大幅な調整局面であってもストラテジーのビジネスモデルが果たして耐えられるのかとの疑問が呈されてきた。マトリックスポートは、水曜日に公開したリサーチレポートで、世界最大のビットコイン保有企業であるストラテジーが大量の強制清算に追い込まれるリスクは「短期的にはない」と指摘している。

むしろ、今回の調整で圧力を受けているのは割高な純資産価値(NAV)水準で株式を購入した株主であり、現在はNAV圧縮の影響を最も強く受けている。

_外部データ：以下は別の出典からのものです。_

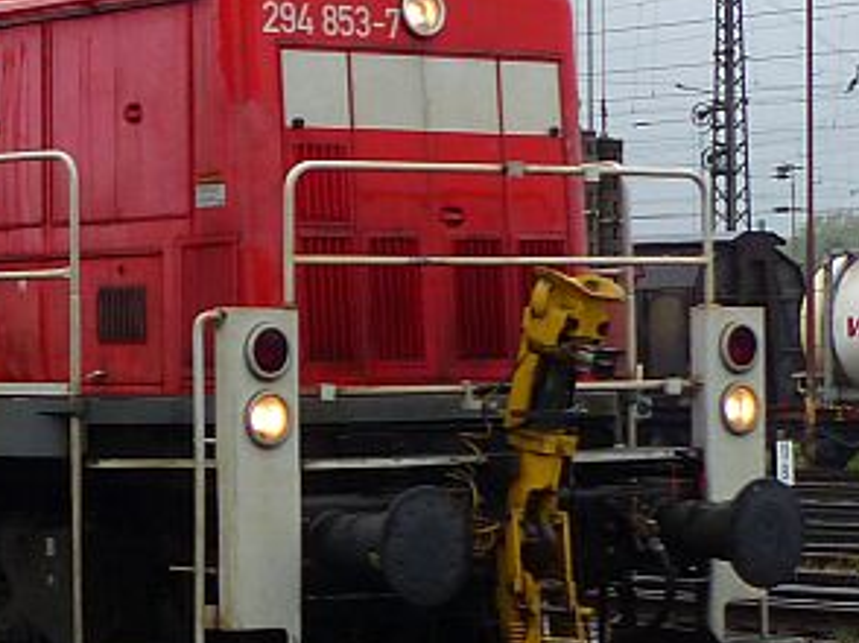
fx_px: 3645
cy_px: 213
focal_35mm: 147
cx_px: 29
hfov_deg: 13.3
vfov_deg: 10.1
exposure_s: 1/500
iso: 160
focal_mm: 6.4
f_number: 2.8
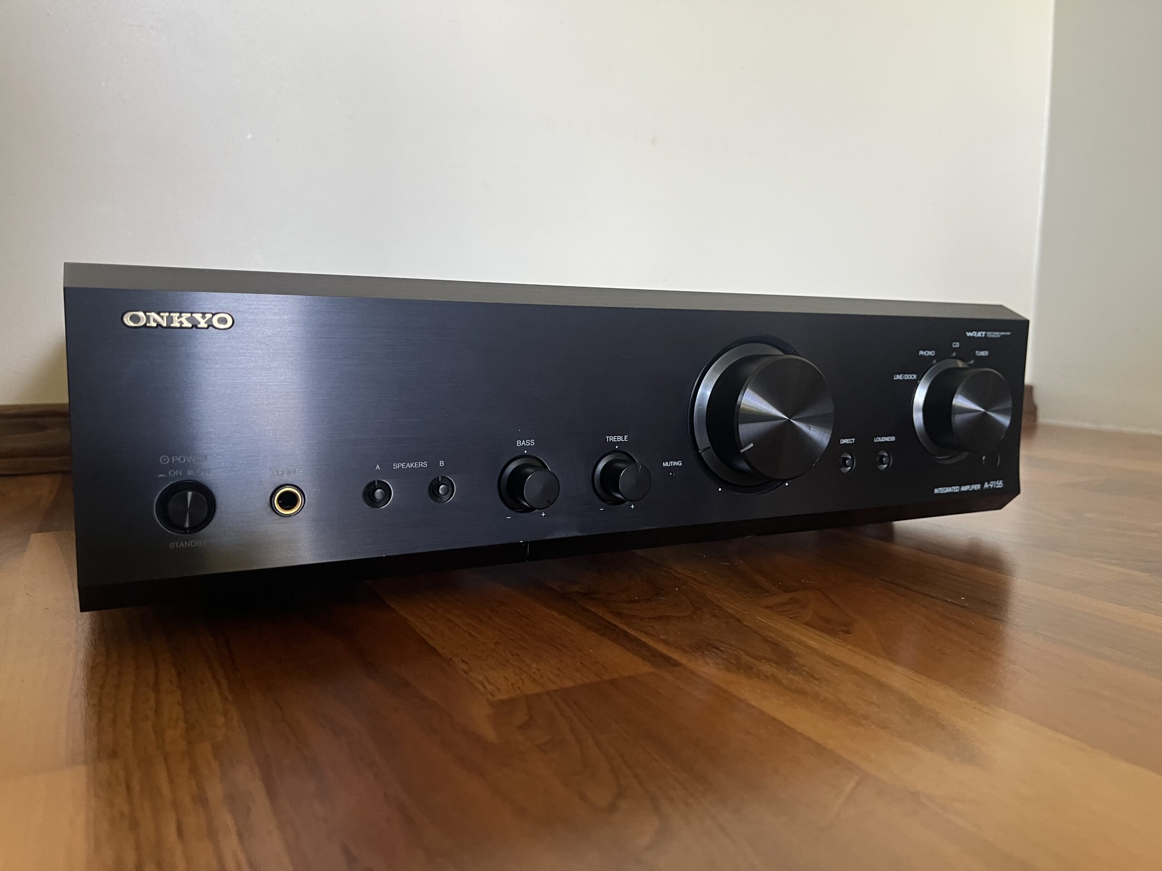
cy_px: 436
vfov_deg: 53.1
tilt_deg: -7.3
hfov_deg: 67.3
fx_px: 873
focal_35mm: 26
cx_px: 581
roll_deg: -0.4
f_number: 1.6
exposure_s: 1/60
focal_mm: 5.1
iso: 200
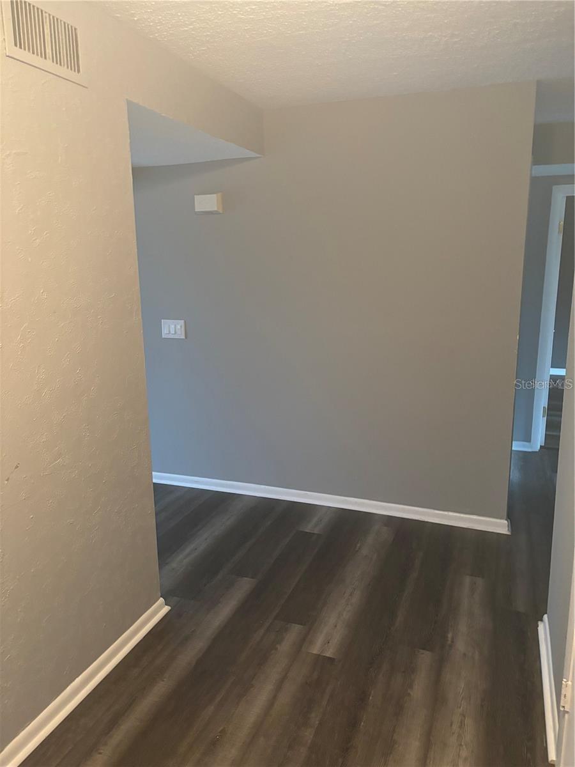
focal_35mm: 26
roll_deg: +0.8
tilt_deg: -12.8
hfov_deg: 53.1
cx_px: 288
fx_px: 576
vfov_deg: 67.3
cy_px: 384
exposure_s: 1/40
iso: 640
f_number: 1.6
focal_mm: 5.96
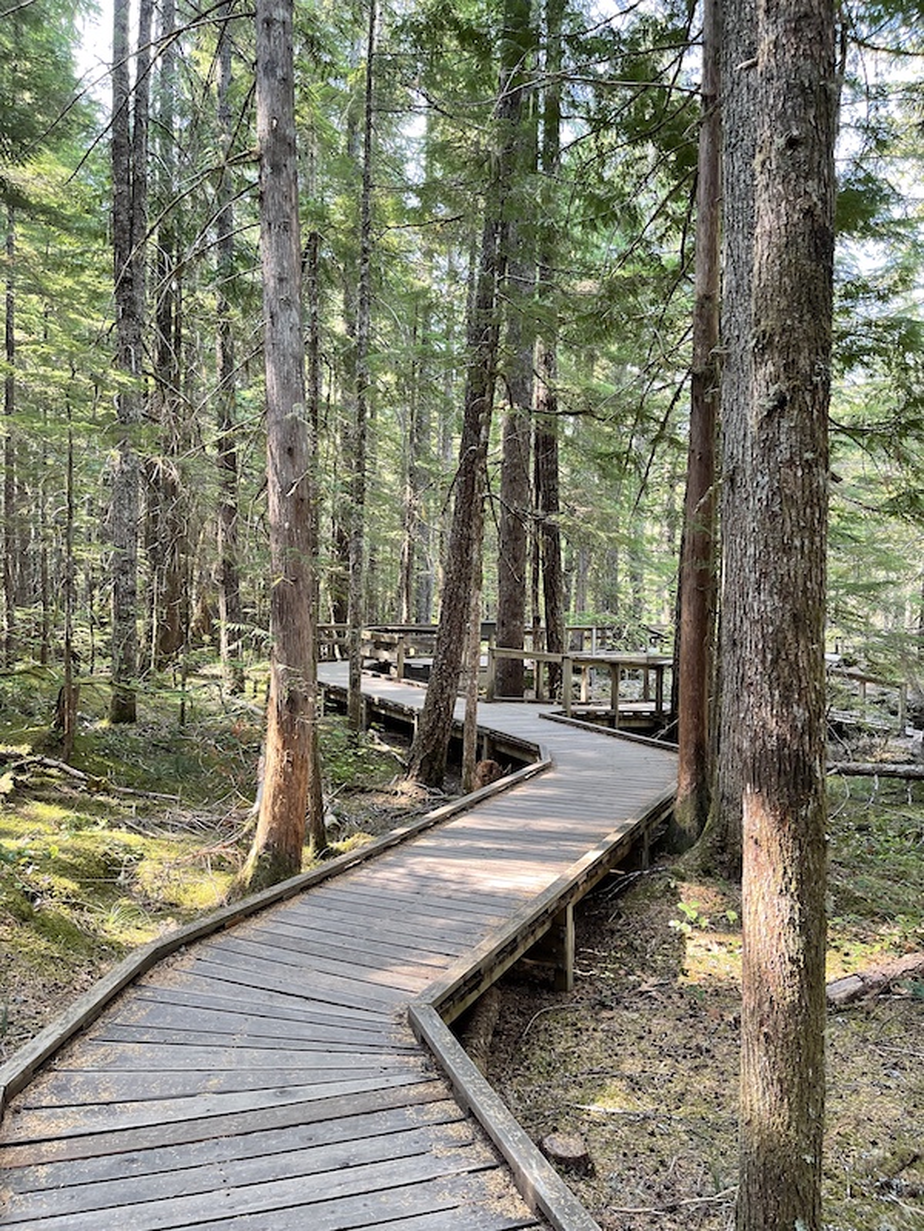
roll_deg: -1.3
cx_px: 462
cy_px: 616
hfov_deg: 53.1
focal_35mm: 26
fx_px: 925
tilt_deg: -1.7
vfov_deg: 67.3
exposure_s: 1/108
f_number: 1.6
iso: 125
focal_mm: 5.1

マトリックスポートによれば、ストラテジーの株価は474ドルのピークから207ドル前後まで下落したものの、同社は依然として12月のS&P500指数入り候補として位置づけられているという。

「ビットコイン価格と重ねて比較すると、ストラテジーの株価は相対的に割安に見える。12月のS&P500採用の可能性は依然として残っている」
Source: Matrixport

10Xリサーチも10月末、「年末までにストラテジーがS&P500に組み入れられる確率は70%」と予測している

ストラテジーはS&Pグローバル・レーティングから「B-」の信用格付けを取得した。これは投機的で非投資適格とされ、いわゆる「ジャンク債」にあたる評価だ。

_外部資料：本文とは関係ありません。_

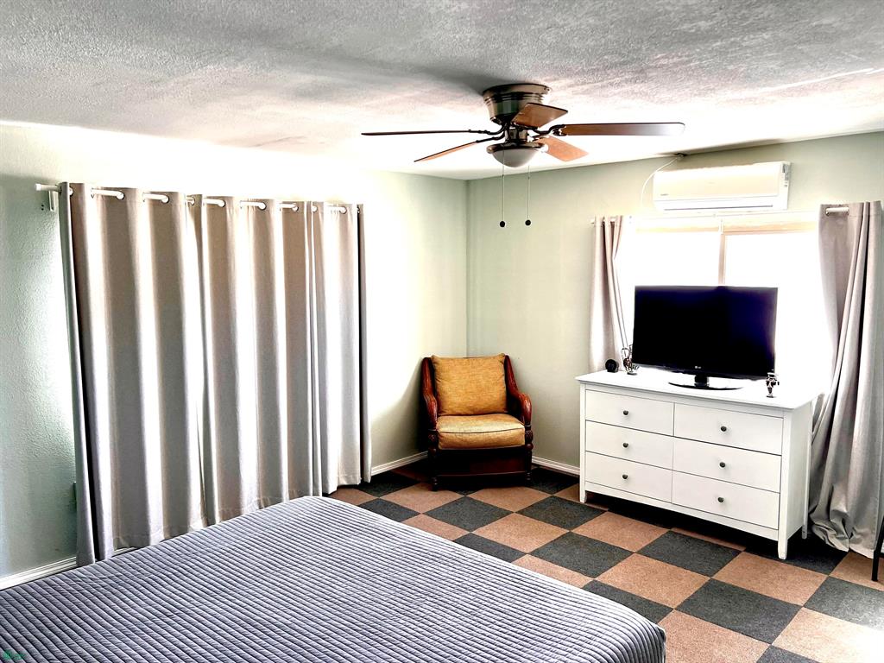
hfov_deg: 67.3
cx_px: 442
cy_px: 332
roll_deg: +0.0
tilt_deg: -8.1
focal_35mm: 26
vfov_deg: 53.1
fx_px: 664
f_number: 1.5
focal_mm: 5.7
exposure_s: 1/120
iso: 100
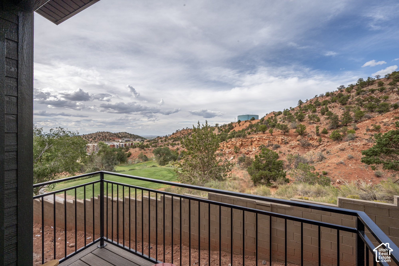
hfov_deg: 98.6
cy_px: 133
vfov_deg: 75.5
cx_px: 200
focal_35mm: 16
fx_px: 172
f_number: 14
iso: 320
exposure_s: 1/200
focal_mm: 15.5
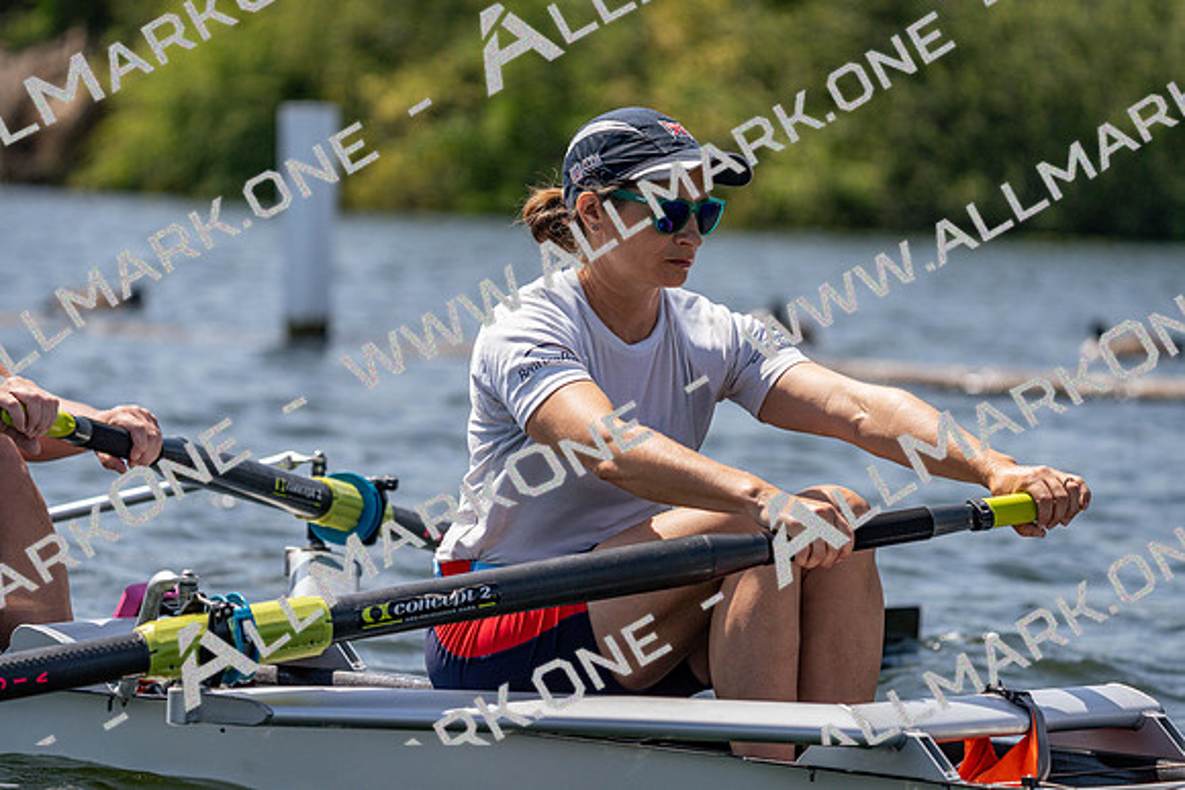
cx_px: 592
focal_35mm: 243
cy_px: 395
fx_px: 8000
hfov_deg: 8.5
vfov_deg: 5.7
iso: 250
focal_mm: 243
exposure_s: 1/2000
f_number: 5.6
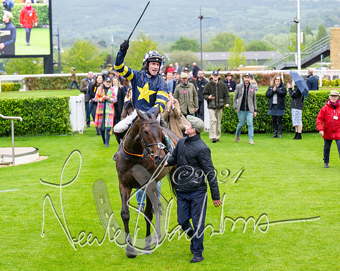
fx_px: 1110
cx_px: 167
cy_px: 136
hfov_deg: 17.4
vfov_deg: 14.0
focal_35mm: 110
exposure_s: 1/800
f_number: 4
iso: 1000
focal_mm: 98
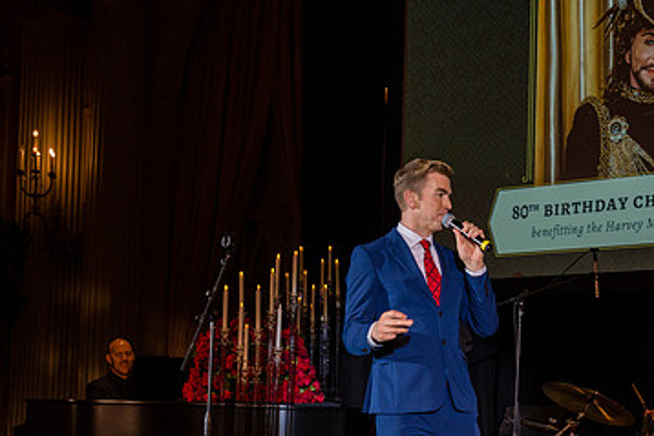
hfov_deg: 29.6
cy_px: 346
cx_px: 373
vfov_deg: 19.8
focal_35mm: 68
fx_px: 1236
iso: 800
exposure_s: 1/200
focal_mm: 42
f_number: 5.6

ビットコイン・トレジャリー企業がS&Pの格付けを取得するのは初めてであり、仮想通貨トレジャリー企業を評価するうえで新たなベンチマークが形成された形だ。

中小規模のDAT企業は苦境

一方、より小規模なデジタル資産トレジャリー企業(DAT)は依然として厳しい状況にある。今年、多くの企業で市場純資産価値(mNAV)が重要水準を割り込み、追加でビットコインを購入するための資金調達能力が制限されてしまったためだ。

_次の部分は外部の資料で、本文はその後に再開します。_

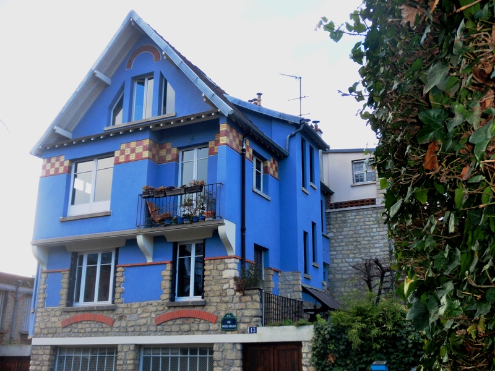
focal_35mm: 35
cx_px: 248
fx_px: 500
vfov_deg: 40.7
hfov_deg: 52.6
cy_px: 186
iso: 100
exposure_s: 1/200
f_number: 3.2
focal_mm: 6.1
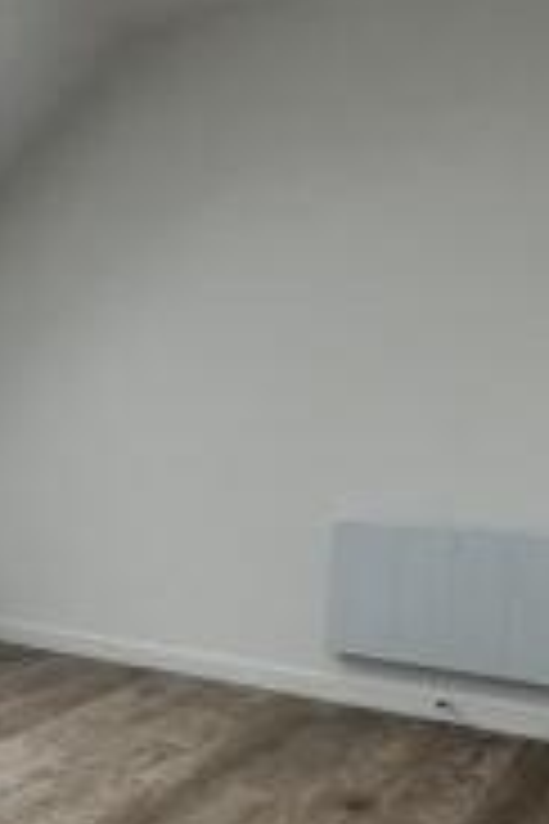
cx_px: -250
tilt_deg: -8.2
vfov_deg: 44.9
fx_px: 984
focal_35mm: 43
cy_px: 538
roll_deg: -1.0
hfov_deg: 24.8
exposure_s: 1/99
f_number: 1.8
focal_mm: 1.57
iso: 50
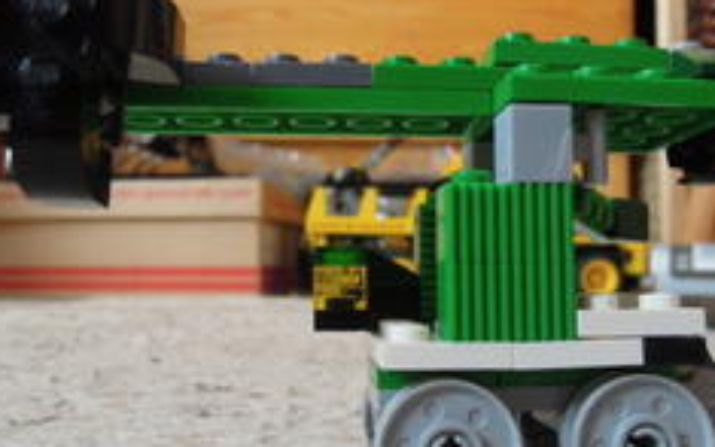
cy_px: 237
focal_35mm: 39
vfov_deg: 32.8
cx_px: 335
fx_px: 760
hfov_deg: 50.3
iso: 250
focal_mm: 4.3
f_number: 2.8
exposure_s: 1/30
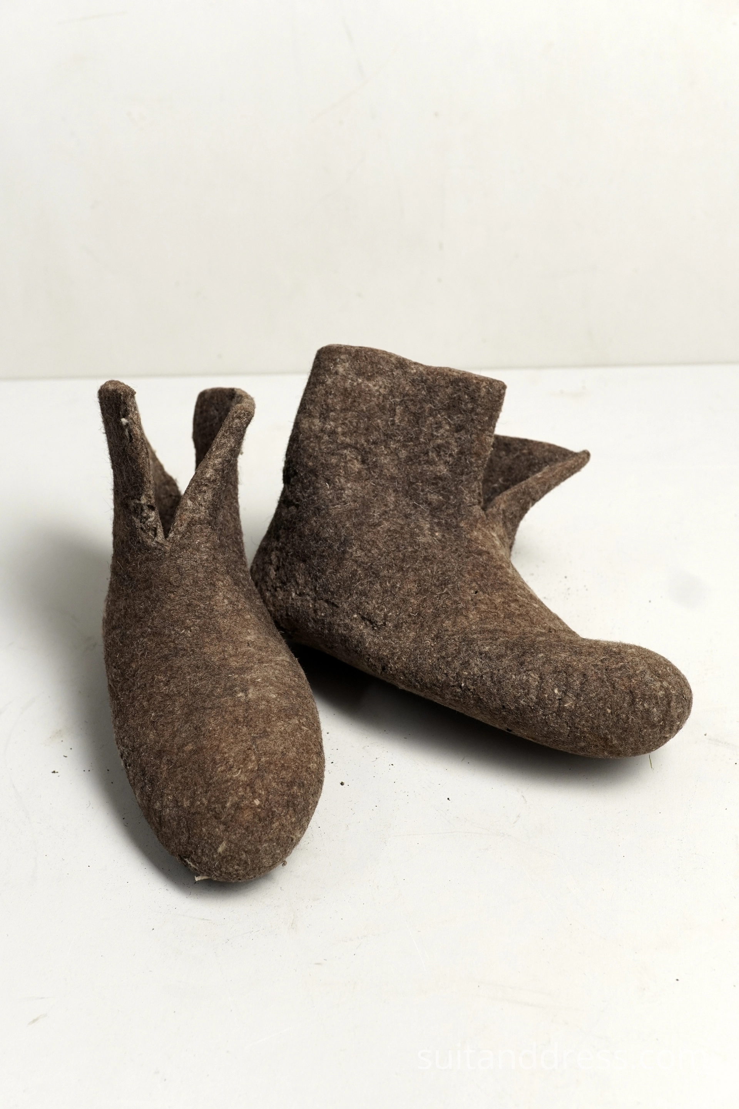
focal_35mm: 48
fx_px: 1478
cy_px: 554
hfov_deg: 28.1
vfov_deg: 41.1
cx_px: 370
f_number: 5
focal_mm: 32
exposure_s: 1/60
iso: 400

mNAV比率とは、企業価値を保有する仮想通貨の価値で割ったもので、一般にmNAVが1を上回れば新株発行によってデジタル資産を積み増すことができるが、1を下回ると資本調達が困難になる。

今年はストラテジーをはじめ、ビットマイン、メタプラネット(MTPLF)、シャープリンク・ゲーミング(SBET)、DeFiディベロップメント(DFDV)といった企業がいずれもこの基準を割り込んだ。

DAT企業のmNAVの推移 Source: Standard Chartered

こうしたDAT企業が調整局面で圧力を受ける一方、ストラテジーのマイケル・セイラー会長はビットコインの先行きについて懸念を示していない。セイラー氏は火曜日のFoxビジネスのインタビューで、「当社は80〜90%の下落にも耐えられるよう設計されている」と語った。

なおストラテジーは月曜日、新たにビットコインを8178BTC(8億3500万ドル相当)取得したと発表しており、これは過去1カ月間の平均購入量である約400〜500BTCを大きく上回る規模となっている。